A history of childhood maltreatment may lead to a preference for interpersonal distance and discomfort with fast social touch, according to a study published in the American Journal of Psychiatry.1 This phenomenon may be the result of somatosensory and insular hyperreactivity to fast touch and right hippocampal hypoactivation for slow touch.
Ayline Maier, MSc, and colleagues at the University of Bonn, Germany designed this neuroimaging study of adults (N=92; mean age, 27.8±8.50 years; 64 women) with varying levels of childhood maltreatment (low, n=33; medium, n=30; high, n=29) based on Childhood Trauma Questionnaire (CTQ) scores. At the study visit, participants were tested with an interpersonal distance paradigm in which they were asked to approach an unfamiliar experimenter and stop at self-perceived comfortable and uncomfortable distances.
In a social touch functional magnetic resonance imaging (fMRI) task, the participants rated the perceived comfort of slow, affective touch (C-tactile [CT] optimal speed: 5 cm/s) and fast, discriminative touch (non-CT-optimal speed: 20 cm/s) tactile stimulation of the shin. The main fMRI analyses, relying on voxel-based morphometry, focused on the amygdala, hippocampus, insula, and somatosensory cortex as regions of interest.
Compared to those with low CTQ scores, participants with high CTQ scores preferred a larger interpersonal distance during social interaction (P =.008). Participants with high levels of childhood maltreatment rated fast touch as less comforting compared to participants with medium (P =.003) and low (P =.002) levels of childhood maltreatment. No significant between-group differences were observed for slow touch, though lower comfort ratings with fast touch were associated with larger ideal interpersonal differences (P =.02), pointing to a common sensory sensitivity factor.

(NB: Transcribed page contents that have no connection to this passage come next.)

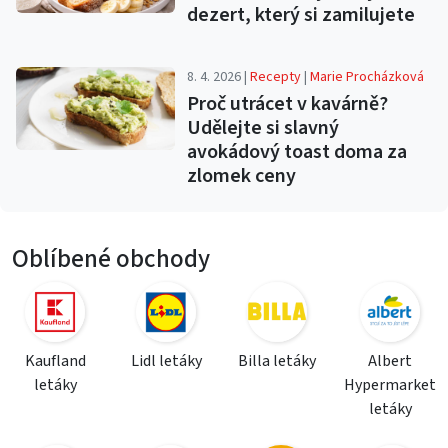
dezert, který si zamilujete
8. 4. 2026 |
Recepty
|
Marie Procházková
Proč utrácet v kavárně?
Udělejte si slavný
avokádový toast doma za
zlomek ceny
Oblíbené obchody
Kaufland
Lidl letáky
Billa letáky
Albert
letáky
Hypermarket
letáky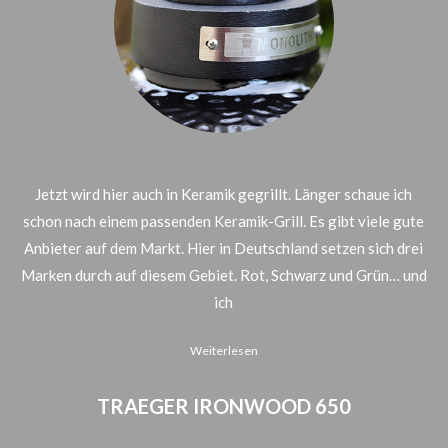
Jetzt wird hier auch in Keramik gegrillt. Länger schaue ich
schon nach einem passenden Keramik-Grill. Es gibt viele gute
Anbieter auf dem Markt. Hier in Deutschland setzen sich drei
Marken durch auf diesem Gebiet. Rot, Schwarz und Grün… und
ich
Weiterlesen
TRAEGER IRONWOOD 650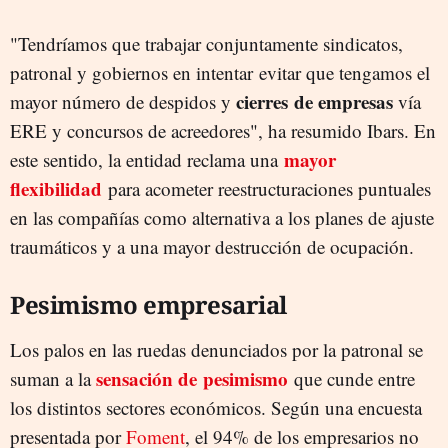
"Tendríamos que trabajar conjuntamente sindicatos,
patronal y gobiernos en intentar evitar que tengamos el
cierres
de empresas
mayor número de despidos y
vía
ERE y concursos de acreedores", ha resumido Ibars. En
mayor
este sentido, la entidad reclama una
flexibilidad
para acometer reestructuraciones puntuales
en las compañías como alternativa a los planes de ajuste
traumáticos y a una mayor destrucción de ocupación.
Pesimismo empresarial
Los palos en las ruedas denunciados por la patronal se
sensación de pesimismo
suman a la
que cunde entre
los distintos sectores económicos. Según una encuesta
presentada por
Foment
, el 94% de los empresarios no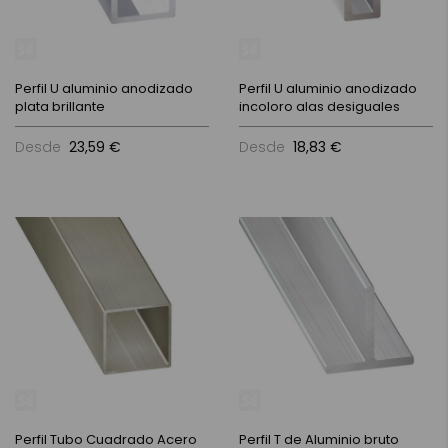
Perfil U aluminio anodizado
Perfil U aluminio anodizado
plata brillante
incoloro alas desiguales
Desde
23,59 €
Desde
18,83 €
Perfil Tubo Cuadrado Acero
Perfil T de Aluminio bruto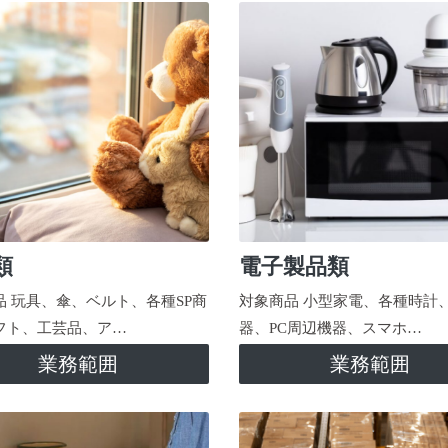
類
電子製品類
品 玩具、傘、ベルト、各種SP商
対象商品 小型家電、各種時計
フト、工芸品、ア…
器、PC周辺機器、スマホ…
業務範囲
業務範囲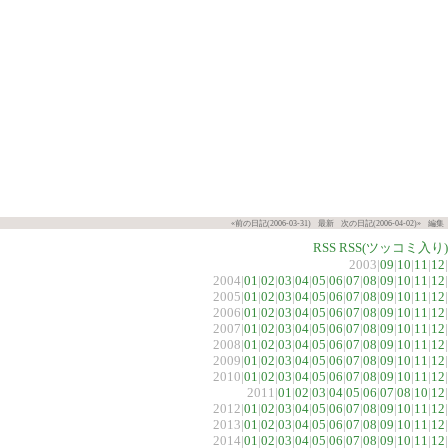
«前の日記(2006-03-31)
最新
次の日記(2006-04-02)»
編集
RSS
RSS(ツッコミ入り)
2003|
09
|
10
|
11
|
12
|
2004|
01
|
02
|
03
|
04
|
05
|
06
|
07
|
08
|
09
|
10
|
11
|
12
|
2005|
01
|
02
|
03
|
04
|
05
|
06
|
07
|
08
|
09
|
10
|
11
|
12
|
2006|
01
|
02
|
03
|
04
|
05
|
06
|
07
|
08
|
09
|
10
|
11
|
12
|
2007|
01
|
02
|
03
|
04
|
05
|
06
|
07
|
08
|
09
|
10
|
11
|
12
|
2008|
01
|
02
|
03
|
04
|
05
|
06
|
07
|
08
|
09
|
10
|
11
|
12
|
2009|
01
|
02
|
03
|
04
|
05
|
06
|
07
|
08
|
09
|
10
|
11
|
12
|
2010|
01
|
02
|
03
|
04
|
05
|
06
|
07
|
08
|
09
|
10
|
11
|
12
|
2011|
01
|
02
|
03
|
04
|
05
|
06
|
07
|
08
|
10
|
12
|
2012|
01
|
02
|
03
|
04
|
05
|
06
|
07
|
08
|
09
|
10
|
11
|
12
|
2013|
01
|
02
|
03
|
04
|
05
|
06
|
07
|
08
|
09
|
10
|
11
|
12
|
2014|
01
|
02
|
03
|
04
|
05
|
06
|
07
|
08
|
09
|
10
|
11
|
12
|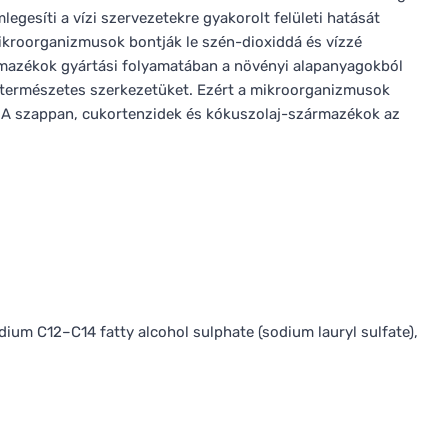
egesíti a vízi szervezetekre gyakorolt felületi hatását
ikroorganizmusok bontják le szén-dioxiddá és vízzé
mazékok gyártási folyamatában a növényi alapanyagokból
k természetes szerkezetüket. Ezért a mikroorganizmusok
. A szappan, cukortenzidek és kókuszolaj-származékok az
ium C12–C14 fatty alcohol sulphate (sodium lauryl sulfate),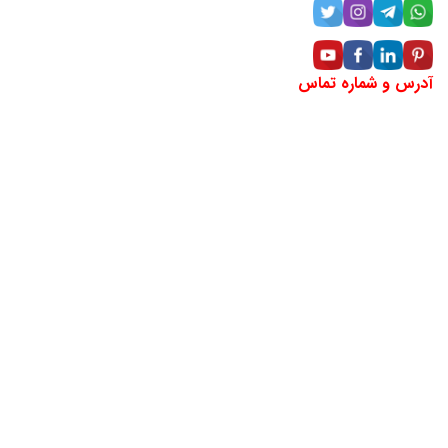
آدرس و شماره تماس
آدرس:خراسان رضوی، مشهد، خیابان دانشگاه، بین دانشگاه ۱۸ و
۲۰ (مقابل سینما هویزه)، پلاک ۲۹۶، طبقه منهای یک
شماره تماس: ۶۶۲۵-۲۰۵-۰۹۴۲
لوکیشن شرکت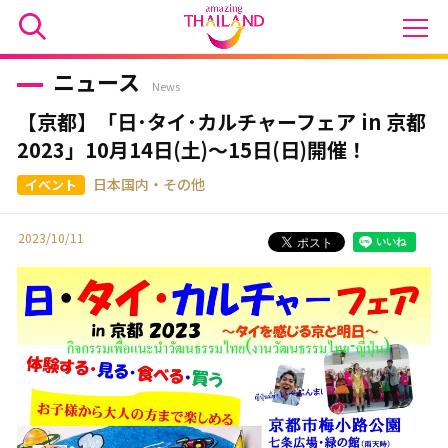
ニュース
News
【京都】「日･タイ･カルチャーフェア in 京都
2023」10月14日(土)～15日(日)開催！
日本国内・その他
2023/10/11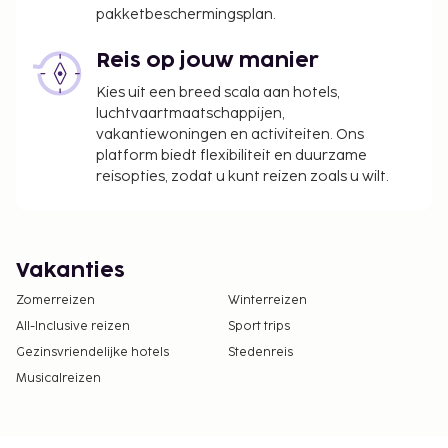
pakketbeschermingsplan.
Reis op jouw manier
Kies uit een breed scala aan hotels,
luchtvaartmaatschappijen,
vakantiewoningen en activiteiten. Ons
platform biedt flexibiliteit en duurzame
reisopties, zodat u kunt reizen zoals u wilt.
Vakanties
Zomerreizen
Winterreizen
All-Inclusive reizen
Sport trips
Gezinsvriendelijke hotels
Stedenreis
Musicalreizen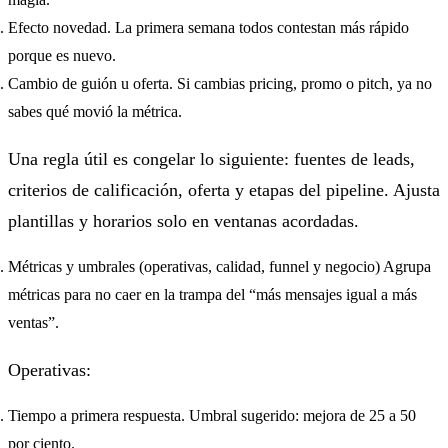
Efecto novedad. La primera semana todos contestan más rápido
porque es nuevo.
Cambio de guión u oferta. Si cambias pricing, promo o pitch, ya no
sabes qué movió la métrica.
Una regla útil es congelar lo siguiente: fuentes de leads,
criterios de calificación, oferta y etapas del pipeline. Ajusta
plantillas y horarios solo en ventanas acordadas.
Métricas y umbrales (operativas, calidad, funnel y negocio) Agrupa
métricas para no caer en la trampa del “más mensajes igual a más
ventas”.
Operativas:
Tiempo a primera respuesta. Umbral sugerido: mejora de 25 a 50
por ciento.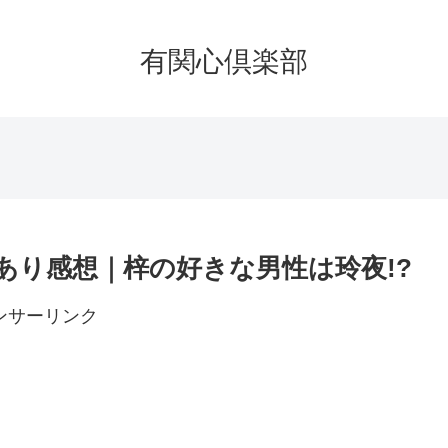
有関心倶楽部
バレあり感想｜梓の好きな男性は玲夜!?
ンサーリンク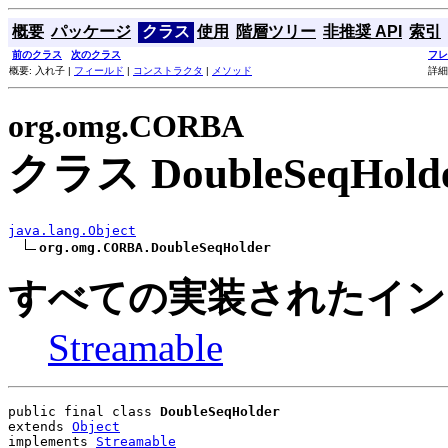
概要
パッケージ
クラス
使用
階層ツリー
非推奨 API
索引
前のクラス
次のクラス
フレ
概要: 入れ子 |
フィールド
|
コンストラクタ
|
メソッド
詳細
org.omg.CORBA
クラス DoubleSeqHold
java.lang.Object
org.omg.CORBA.DoubleSeqHolder
すべての実装されたイン
Streamable
public final class 
DoubleSeqHolder
extends 
Object
implements 
Streamable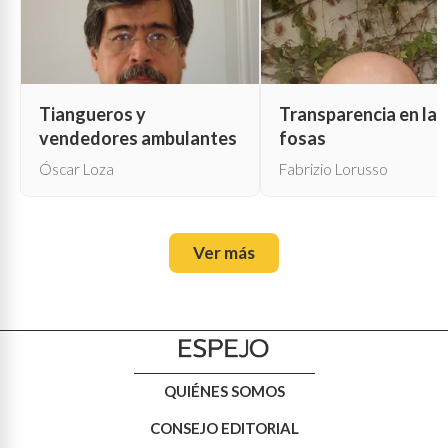
Tiangueros y
Transparencia en las
vendedores ambulantes
fosas
Óscar Loza
Fabrizio Lorusso
Ver más
QUIÉNES SOMOS
CONSEJO EDITORIAL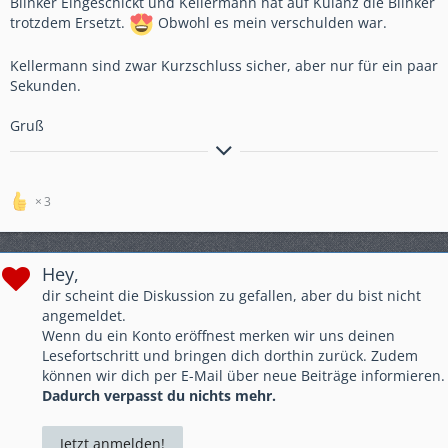
Blinker Eingeschickt und Kellermann hat auf Kulanz die Blinker
trotzdem Ersetzt.
Obwohl es mein verschulden war.
Kellermann sind zwar Kurzschluss sicher, aber nur für ein paar
Sekunden.
Gruß
" Glück kann man nicht kaufen. Aber ein Motorrad und das ist
verdammt nah dran."
3
Hey,
dir scheint die Diskussion zu gefallen, aber du bist nicht
angemeldet.
Wenn du ein Konto eröffnest merken wir uns deinen
Lesefortschritt und bringen dich dorthin zurück. Zudem
können wir dich per E-Mail über neue Beiträge informieren.
Dadurch verpasst du nichts mehr.
Jetzt anmelden!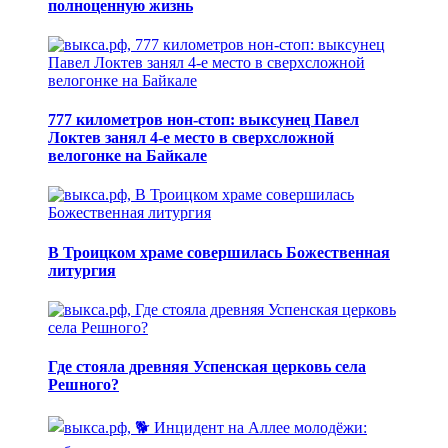
полноценную жизнь
777 километров нон-стоп: выксунец Павел
Локтев занял 4-е место в сверхсложной
велогонке на Байкале
В Троицком храме совершилась Божественная
литургия
Где стояла древняя Успенская церковь села
Решного?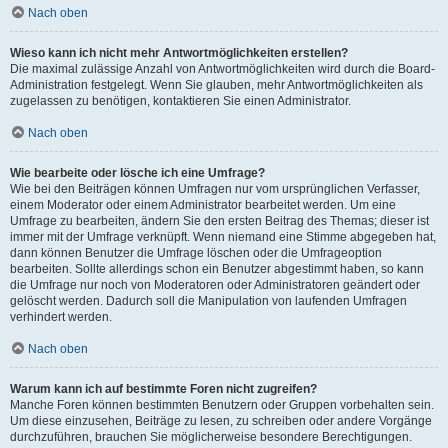
Nach oben
Wieso kann ich nicht mehr Antwortmöglichkeiten erstellen?
Die maximal zulässige Anzahl von Antwortmöglichkeiten wird durch die Board-
Administration festgelegt. Wenn Sie glauben, mehr Antwortmöglichkeiten als
zugelassen zu benötigen, kontaktieren Sie einen Administrator.
Nach oben
Wie bearbeite oder lösche ich eine Umfrage?
Wie bei den Beiträgen können Umfragen nur vom ursprünglichen Verfasser,
einem Moderator oder einem Administrator bearbeitet werden. Um eine
Umfrage zu bearbeiten, ändern Sie den ersten Beitrag des Themas; dieser ist
immer mit der Umfrage verknüpft. Wenn niemand eine Stimme abgegeben hat,
dann können Benutzer die Umfrage löschen oder die Umfrageoption
bearbeiten. Sollte allerdings schon ein Benutzer abgestimmt haben, so kann
die Umfrage nur noch von Moderatoren oder Administratoren geändert oder
gelöscht werden. Dadurch soll die Manipulation von laufenden Umfragen
verhindert werden.
Nach oben
Warum kann ich auf bestimmte Foren nicht zugreifen?
Manche Foren können bestimmten Benutzern oder Gruppen vorbehalten sein.
Um diese einzusehen, Beiträge zu lesen, zu schreiben oder andere Vorgänge
durchzuführen, brauchen Sie möglicherweise besondere Berechtigungen.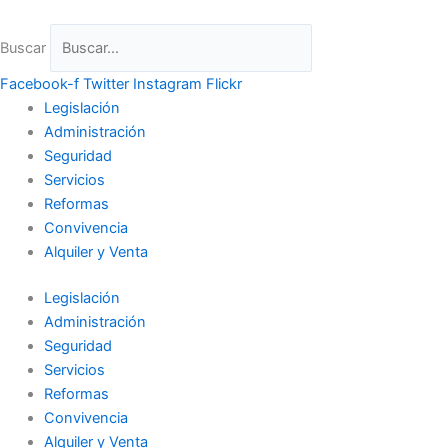
Ir
al
Buscar
contenido
Facebook-f
Twitter
Instagram
Flickr
Legislación
Administración
Seguridad
Servicios
Reformas
Convivencia
Alquiler y Venta
Legislación
Administración
Seguridad
Servicios
Reformas
Convivencia
Alquiler y Venta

Participants with high vs low CTQ scores exhibited increased cortical reactivity to fast touch in the right primary somatosensory cortex (P =.004) and right posterior insula (P =.007). Those with high childhood maltreatment exposure also displayed decreased limbic responsiveness to slow touch in the right hippocampus (P =.006). High levels of childhood maltreatment were further linked to reduced gray matter volume in the hippocampus (left, P =.013; right, P =.048), somatosensory cortex (left, P =.001; right, P =.009), posterior insula (both P <.001), and left amygdala (P =.003).
As a limitation, Maier and colleagues were unable to identify touch response patterns based on different forms of childhood maltreatment. Nonetheless, their results provide some context for the increased susceptibility to interpersonal dysfunction and psychiatric disorders observed in adults with exposure to childhood maltreatment. The study authors concluded that “childhood maltreatment–associated structural deﬁcits in the primary somatosensory cortex and insula may reﬂect neuroplastic adaptations as a function of early physical abuse and/or touch deprivation to promote avoidance and diminish approach responses toward traumatic reminders.”
In a companion editorial,2 Martin H Teicher, MD, PhD, of the department of psychiatry, Harvard Medical School, Boston, Massachusetts, emphasized that the article “may help explain why childhood maltreatment is often associated later in life with social avoidance, social withdrawal, and isolation.”
1. Maier A, Gieling C, Heinen-Ludwig L, et al. Association of childhood maltreatment with interpersonal distance and social touch preferences in adulthood. Am J Psychiatry. 2020;177(1):37-46.
2. Teicher MH. Childhood maltreatment hampers interpersonal distance and social touch in adulthood. Am J Psychiatry. 2020 Jan 1;177(1):4-6.